** Opening Material for this exercise block **

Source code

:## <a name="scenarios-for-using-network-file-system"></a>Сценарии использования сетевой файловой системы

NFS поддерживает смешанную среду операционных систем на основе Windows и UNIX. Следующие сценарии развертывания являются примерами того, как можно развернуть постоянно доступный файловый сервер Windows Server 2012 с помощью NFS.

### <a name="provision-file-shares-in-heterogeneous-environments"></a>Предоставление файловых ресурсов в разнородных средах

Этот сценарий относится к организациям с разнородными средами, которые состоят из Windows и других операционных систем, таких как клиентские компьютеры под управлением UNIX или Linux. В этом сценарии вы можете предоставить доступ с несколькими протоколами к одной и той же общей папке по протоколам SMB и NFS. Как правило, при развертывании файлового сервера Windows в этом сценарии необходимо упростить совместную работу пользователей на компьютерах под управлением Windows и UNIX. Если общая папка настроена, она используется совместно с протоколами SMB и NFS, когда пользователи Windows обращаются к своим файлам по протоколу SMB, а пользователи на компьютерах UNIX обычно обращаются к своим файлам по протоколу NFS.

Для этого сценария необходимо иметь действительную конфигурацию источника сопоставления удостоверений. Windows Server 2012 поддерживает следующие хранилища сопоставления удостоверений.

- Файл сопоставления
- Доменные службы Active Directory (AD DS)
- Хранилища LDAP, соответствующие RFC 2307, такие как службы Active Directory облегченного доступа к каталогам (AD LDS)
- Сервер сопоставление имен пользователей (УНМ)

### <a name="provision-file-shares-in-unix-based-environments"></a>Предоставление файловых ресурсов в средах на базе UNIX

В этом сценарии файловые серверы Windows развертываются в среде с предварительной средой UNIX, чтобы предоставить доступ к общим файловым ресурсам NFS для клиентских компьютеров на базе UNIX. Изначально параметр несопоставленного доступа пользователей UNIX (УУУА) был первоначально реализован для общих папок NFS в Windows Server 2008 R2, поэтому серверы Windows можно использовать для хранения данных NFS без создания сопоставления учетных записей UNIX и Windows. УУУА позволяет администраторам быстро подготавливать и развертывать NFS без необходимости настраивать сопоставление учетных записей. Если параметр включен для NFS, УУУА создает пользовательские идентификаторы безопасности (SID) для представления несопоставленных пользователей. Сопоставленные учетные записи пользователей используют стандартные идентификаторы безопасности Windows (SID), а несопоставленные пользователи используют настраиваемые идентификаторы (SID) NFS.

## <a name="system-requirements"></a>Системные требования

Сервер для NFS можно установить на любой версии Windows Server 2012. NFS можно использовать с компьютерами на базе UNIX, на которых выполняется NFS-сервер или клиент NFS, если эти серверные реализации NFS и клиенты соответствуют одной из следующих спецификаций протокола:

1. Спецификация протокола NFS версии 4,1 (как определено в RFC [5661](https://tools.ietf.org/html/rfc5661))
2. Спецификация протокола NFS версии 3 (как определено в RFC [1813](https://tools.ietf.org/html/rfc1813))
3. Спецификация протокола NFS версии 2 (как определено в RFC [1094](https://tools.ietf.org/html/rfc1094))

** Closing Material for this exercise block **

> _Assignment_
Reproduce all of the entries word for word. Omit nothing.

> _Result of the task_
Source code

:## <a name="scenarios-for-using-network-file-system"></a>Сценарии использования сетевой файловой системы

NFS поддерживает смешанную среду операционных систем на основе Windows и UNIX. Следующие сценарии развертывания являются примерами того, как можно развернуть постоянно доступный файловый сервер Windows Server 2012 с помощью NFS.

### <a name="provision-file-shares-in-heterogeneous-environments"></a>Предоставление файловых ресурсов в разнородных средах

Этот сценарий относится к организациям с разнородными средами, которые состоят из Windows и других операционных систем, таких как клиентские компьютеры под управлением UNIX или Linux. В этом сценарии вы можете предоставить доступ с несколькими протоколами к одной и той же общей папке по протоколам SMB и NFS. Как правило, при развертывании файлового сервера Windows в этом сценарии необходимо упростить совместную работу пользователей на компьютерах под управлением Windows и UNIX. Если общая папка настроена, она используется совместно с протоколами SMB и NFS, когда пользователи Windows обращаются к своим файлам по протоколу SMB, а пользователи на компьютерах UNIX обычно обращаются к своим файлам по протоколу NFS.

Для этого сценария необходимо иметь действительную конфигурацию источника сопоставления удостоверений. Windows Server 2012 поддерживает следующие хранилища сопоставления удостоверений.

- Файл сопоставления
- Доменные службы Active Directory (AD DS)
- Хранилища LDAP, соответствующие RFC 2307, такие как службы Active Directory облегченного доступа к каталогам (AD LDS)
- Сервер сопоставление имен пользователей (УНМ)

### <a name="provision-file-shares-in-unix-based-environments"></a>Предоставление файловых ресурсов в средах на базе UNIX

В этом сценарии файловые серверы Windows развертываются в среде с предварительной средой UNIX, чтобы предоставить доступ к общим файловым ресурсам NFS для клиентских компьютеров на базе UNIX. Изначально параметр несопоставленного доступа пользователей UNIX (УУУА) был первоначально реализован для общих папок NFS в Windows Server 2008 R2, поэтому серверы Windows можно использовать для хранения данных NFS без создания сопоставления учетных записей UNIX и Windows. УУУА позволяет администраторам быстро подготавливать и развертывать NFS без необходимости настраивать сопоставление учетных записей. Если параметр включен для NFS, УУУА создает пользовательские идентификаторы безопасности (SID) для представления несопоставленных пользователей. Сопоставленные учетные записи пользователей используют стандартные идентификаторы безопасности Windows (SID), а несопоставленные пользователи используют настраиваемые идентификаторы (SID) NFS.

## <a name="system-requirements"></a>Системные требования

Сервер для NFS можно установить на любой версии Windows Server 2012. NFS можно использовать с компьютерами на базе UNIX, на которых выполняется NFS-сервер или клиент NFS, если эти серверные реализации NFS и клиенты соответствуют одной из следующих спецификаций протокола:

1. Спецификация протокола NFS версии 4,1 (как определено в RFC [5661](https://tools.ietf.org/html/rfc5661))
2. Спецификация протокола NFS версии 3 (как определено в RFC [1813](https://tools.ietf.org/html/rfc1813))
3. Спецификация протокола NFS версии 2 (как определено в RFC [1094](https://tools.ietf.org/html/rfc1094))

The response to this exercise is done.